Statue d’Homme d’État

Œuvres complètes de François CoppéeL. Hébert, librairePoésies, tome III (p. 178-179).

STATUE D’HOMME D’ÉTAT


 
C’était un bavard de talent très mince ;
Et, pendant trente ans, il avait été
Fameux à Paris, grand homme en province.
Ministre deux fois, toujours député.

Traité d’éminent et de sympathique,
Il avait trahi deux ou trois serments,
Ainsi qu’il convient dans la politique…
Bref, c’était l’honneur de nos parlements.
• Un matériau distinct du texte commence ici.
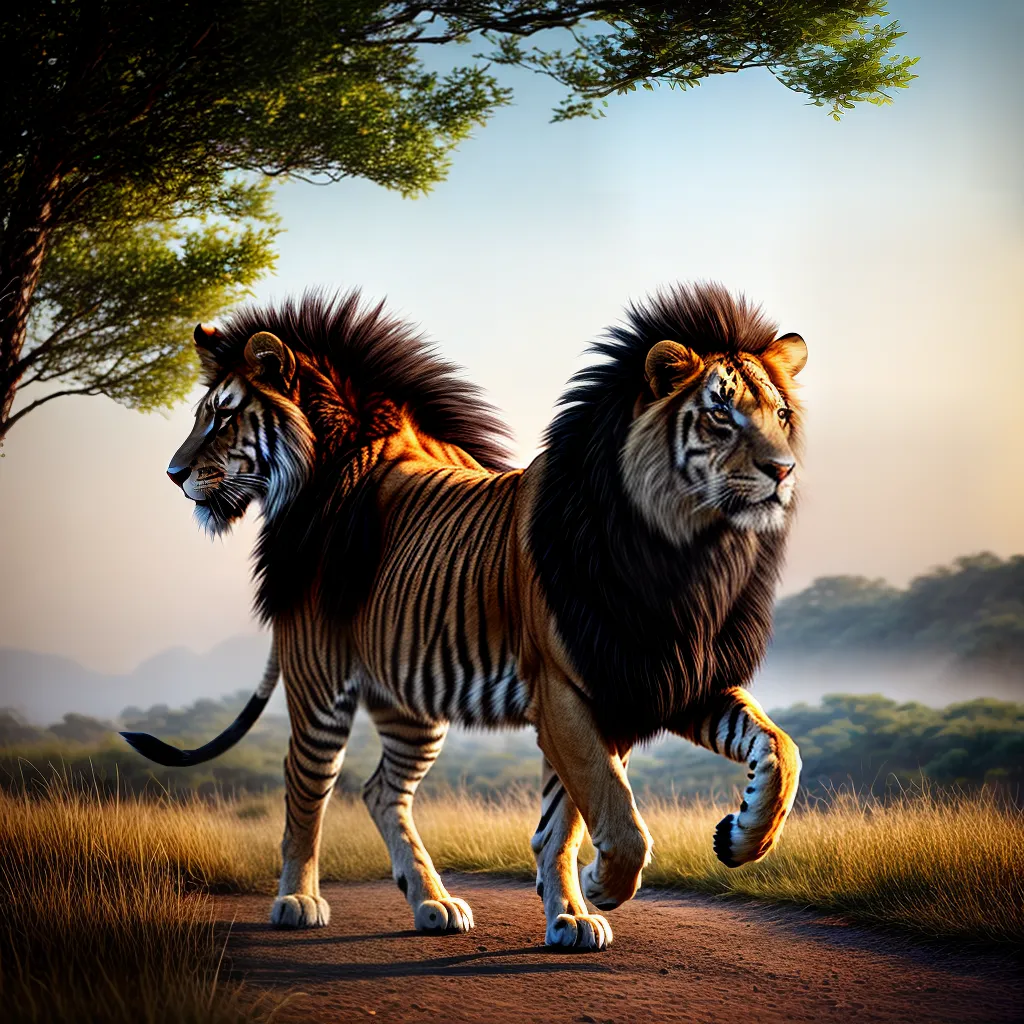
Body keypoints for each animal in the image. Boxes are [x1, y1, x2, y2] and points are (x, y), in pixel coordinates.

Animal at [122, 282, 805, 950]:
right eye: (719, 413)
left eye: (780, 416)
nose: (175, 473)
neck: (690, 553)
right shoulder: (566, 688)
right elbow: (612, 808)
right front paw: (601, 884)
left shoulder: (664, 676)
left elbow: (775, 752)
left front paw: (728, 843)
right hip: (321, 686)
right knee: (304, 789)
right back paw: (298, 900)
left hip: (410, 702)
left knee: (381, 791)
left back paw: (433, 903)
Il mourut. Sa ville — elle était très fière
D’avoir enfanté ce contemporain ! —
Dès qu’il fut enfin muet dans la bière,
Le fit sans tarder revivre en airain.

J’ai vu sa statue. Elle est sur la place
Où se tient aussi le marché couvert.
C’est bien l’orateur ; son geste menace,
Et sa redingote est en bronze vert.

Mais les bons ruraux, vile multitude.
Vendant les produits du pays natal,
Sans y voir malice et par habitude.
Laissent leurs baudets près du piédestal ;

Et, tous les lundis, quand les paysannes
Sous les piliers noirs viennent se ranger,
Le tribun d’airain harangue des ânes…
Et ça ne doit pas beaucoup le changer.